[Problem requirements] Rewrite everything from the start of the records down to the line containing "crop and rotate: left", replacing "history" with "log" and leaving everything else unchanged.
>> BEGIN Given records
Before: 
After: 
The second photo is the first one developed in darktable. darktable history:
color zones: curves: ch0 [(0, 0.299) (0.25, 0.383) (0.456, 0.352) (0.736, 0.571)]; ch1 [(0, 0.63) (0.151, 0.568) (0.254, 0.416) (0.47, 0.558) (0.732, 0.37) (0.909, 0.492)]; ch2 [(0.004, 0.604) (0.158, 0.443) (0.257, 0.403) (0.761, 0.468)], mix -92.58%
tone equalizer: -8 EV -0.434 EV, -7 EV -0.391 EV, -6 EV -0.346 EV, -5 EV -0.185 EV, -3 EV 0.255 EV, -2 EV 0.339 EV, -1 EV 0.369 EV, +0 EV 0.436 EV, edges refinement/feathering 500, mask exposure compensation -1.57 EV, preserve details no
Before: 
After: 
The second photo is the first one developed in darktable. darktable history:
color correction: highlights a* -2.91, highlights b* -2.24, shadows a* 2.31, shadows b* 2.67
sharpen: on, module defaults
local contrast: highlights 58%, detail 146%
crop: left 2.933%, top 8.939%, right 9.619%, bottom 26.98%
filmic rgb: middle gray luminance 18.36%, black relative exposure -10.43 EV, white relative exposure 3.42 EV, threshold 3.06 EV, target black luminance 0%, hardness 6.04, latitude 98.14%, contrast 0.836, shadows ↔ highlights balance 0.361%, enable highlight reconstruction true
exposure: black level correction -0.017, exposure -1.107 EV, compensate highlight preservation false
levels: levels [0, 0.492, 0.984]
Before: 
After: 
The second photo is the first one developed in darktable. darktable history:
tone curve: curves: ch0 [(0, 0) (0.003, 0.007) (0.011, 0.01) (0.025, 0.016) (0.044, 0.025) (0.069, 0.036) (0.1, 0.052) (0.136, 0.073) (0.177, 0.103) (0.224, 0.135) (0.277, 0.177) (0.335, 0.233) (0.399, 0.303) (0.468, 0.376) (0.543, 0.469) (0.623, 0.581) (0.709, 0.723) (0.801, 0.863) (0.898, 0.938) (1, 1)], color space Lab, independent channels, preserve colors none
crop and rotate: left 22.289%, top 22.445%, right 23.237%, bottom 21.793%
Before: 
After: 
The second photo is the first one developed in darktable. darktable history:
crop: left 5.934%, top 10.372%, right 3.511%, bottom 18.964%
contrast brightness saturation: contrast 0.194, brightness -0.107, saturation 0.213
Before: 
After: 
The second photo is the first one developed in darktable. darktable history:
>> END Given records
[The solution]
Before: 
After: 
The second photo is the first one developed in darktable. darktable log:
color zones: curves: ch0 [(0, 0.299) (0.25, 0.383) (0.456, 0.352) (0.736, 0.571)]; ch1 [(0, 0.63) (0.151, 0.568) (0.254, 0.416) (0.47, 0.558) (0.732, 0.37) (0.909, 0.492)]; ch2 [(0.004, 0.604) (0.158, 0.443) (0.257, 0.403) (0.761, 0.468)], mix -92.58%
tone equalizer: -8 EV -0.434 EV, -7 EV -0.391 EV, -6 EV -0.346 EV, -5 EV -0.185 EV, -3 EV 0.255 EV, -2 EV 0.339 EV, -1 EV 0.369 EV, +0 EV 0.436 EV, edges refinement/feathering 500, mask exposure compensation -1.57 EV, preserve details no
Before: 
After: 
The second photo is the first one developed in darktable. darktable log:
color correction: highlights a* -2.91, highlights b* -2.24, shadows a* 2.31, shadows b* 2.67
sharpen: on, module defaults
local contrast: highlights 58%, detail 146%
crop: left 2.933%, top 8.939%, right 9.619%, bottom 26.98%
filmic rgb: middle gray luminance 18.36%, black relative exposure -10.43 EV, white relative exposure 3.42 EV, threshold 3.06 EV, target black luminance 0%, hardness 6.04, latitude 98.14%, contrast 0.836, shadows ↔ highlights balance 0.361%, enable highlight reconstruction true
exposure: black level correction -0.017, exposure -1.107 EV, compensate highlight preservation false
levels: levels [0, 0.492, 0.984]
Before: 
After: 
The second photo is the first one developed in darktable. darktable log:
tone curve: curves: ch0 [(0, 0) (0.003, 0.007) (0.011, 0.01) (0.025, 0.016) (0.044, 0.025) (0.069, 0.036) (0.1, 0.052) (0.136, 0.073) (0.177, 0.103) (0.224, 0.135) (0.277, 0.177) (0.335, 0.233) (0.399, 0.303) (0.468, 0.376) (0.543, 0.469) (0.623, 0.581) (0.709, 0.723) (0.801, 0.863) (0.898, 0.938) (1, 1)], color space Lab, independent channels, preserve colors none
crop and rotate: left 22.289%, top 22.445%, right 23.237%, bottom 21.793%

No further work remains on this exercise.